**Given information:**
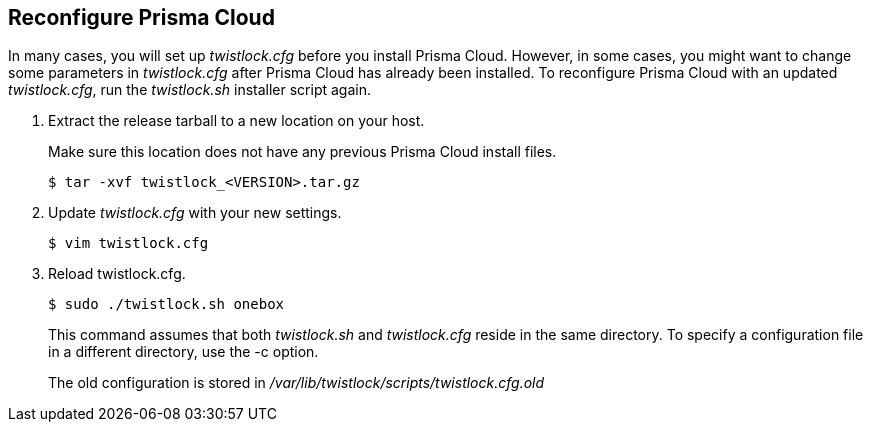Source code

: :topic_type: task
[#reconfigure-command-line-tool]
[.task]
[#reconfigure-prisma-cloud]
== Reconfigure Prisma Cloud

In many cases, you will set up _twistlock.cfg_ before you install Prisma Cloud.
However, in some cases, you might want to change some parameters in _twistlock.cfg_ after Prisma Cloud has already been installed.
To reconfigure Prisma Cloud with an updated _twistlock.cfg_, run the _twistlock.sh_ installer script again.

[.procedure]
. Extract the release tarball to a new location on your host.
+
Make sure this location does not have any previous Prisma Cloud install files.
+
  $ tar -xvf twistlock_<VERSION>.tar.gz

. Update _twistlock.cfg_ with your new settings.

  $ vim twistlock.cfg

. Reload twistlock.cfg.

  $ sudo ./twistlock.sh onebox
+
This command assumes that both _twistlock.sh_ and _twistlock.cfg_ reside in the same directory.
To specify a configuration file in a different directory, use the -c option.
+
The old configuration is stored in _/var/lib/twistlock/scripts/twistlock.cfg.old_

**Directions for this task:**
Your response should be the count of lines in the material above that contain "cases", with nothing added.

**Task answer:**
2